5. The dish heated vacuum drying apparatus of claim 1 wherein the power module comprises: the device comprises a motor, a gearbox, a first transmission assembly and a second transmission assembly;

the motor is arranged on the bearing bracket;

the gearbox is arranged on the bearing bracket;

the second connecting assembly is connected with the output end of the gearbox and the connecting module and used for driving the connecting module to drive the barrel to rotate.

6. The dish-type heating vacuum drying apparatus of claim 5, wherein the first transmission assembly comprises: a pair of first driving pulleys and a first driving belt;

the first drive belt connects the pair of first drive pulleys.

7. The dish-type heating vacuum drying apparatus of claim 5, wherein said second driving assembly comprises: a pair of second synchronous pulleys and a second transmission belt;

the other second transmission belt wheel is arranged on the connecting module;

the second transmission belt is connected with the pair of second transmission belt wheels.

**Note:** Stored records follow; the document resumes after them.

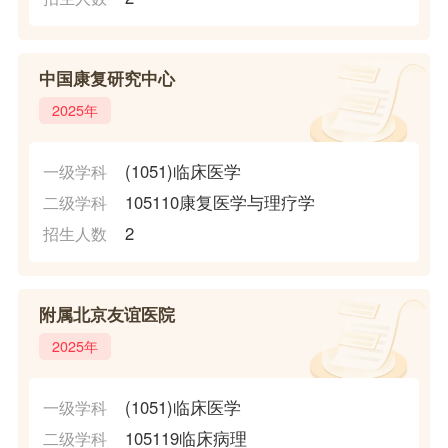
中国康复研究中心
2025年
(1051)临床医学
一级学科
105110康复医学与理疗学
二级学科
2
招生人数
附属北京友谊医院
2025年
(1051)临床医学
一级学科
105119临床病理
二级学科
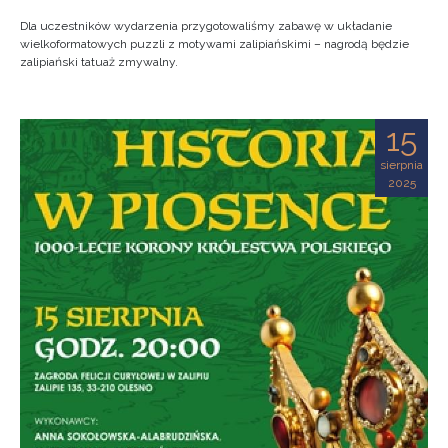
Dla uczestników wydarzenia przygotowaliśmy zabawę w układanie
wielkoformatowych puzzli z motywami zalipiańskimi – nagrodą będzie
zalipiański tatuaż zmywalny.
15
sierpnia
2025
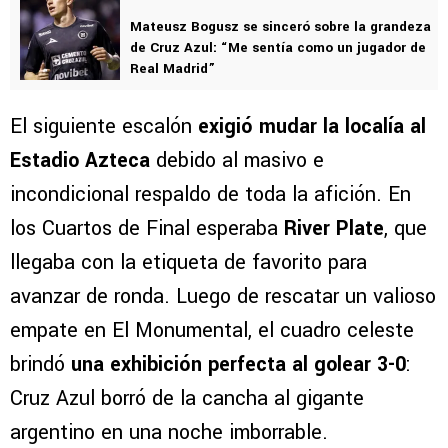
Mateusz Bogusz se sinceró sobre la grandeza
de Cruz Azul: “Me sentía como un jugador de
Real Madrid”
El siguiente escalón
exigió mudar la localía al
Estadio Azteca
debido al masivo e
incondicional respaldo de toda la afición. En
los Cuartos de Final esperaba
River Plate
, que
llegaba con la etiqueta de favorito para
avanzar de ronda. Luego de rescatar un valioso
empate en El Monumental, el cuadro celeste
brindó
una exhibición perfecta al golear 3-0
:
Cruz Azul borró de la cancha al gigante
argentino en una noche imborrable.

8. The dish-type heating vacuum drying apparatus according to claim 1, wherein the evacuation module comprises: the vacuum tube, the first connecting piece and the vacuum head;

9. The dish heated vacuum drying apparatus of claim 1, wherein the heating module comprises: the water heater comprises an input channel, an output channel, a second connecting piece, a hot water tank and a circulating pump;

the second connecting piece is rotatably connected with the connecting module;

the hot water tank is arranged on the bearing bracket and used for storing and heating aqueous solution;

the circulating pump is arranged on the bearing support, and the input end of the circulating pump is connected with the output end of the hot water tank and is used for pumping the aqueous solution in the inner cavity of the hot water tank;

10. The dish heated vacuum drying apparatus of claim 1, further comprising: a plurality of crushing devices and powder sampling valves;

the crushing devices are rotationally and symmetrically arranged on the inner wall of the jacket by taking the central shaft of the cylinder as the circle center, and the crushing devices are positioned in the inner cavity of the cylinder;

the sampling valve is arranged on the cylinder body.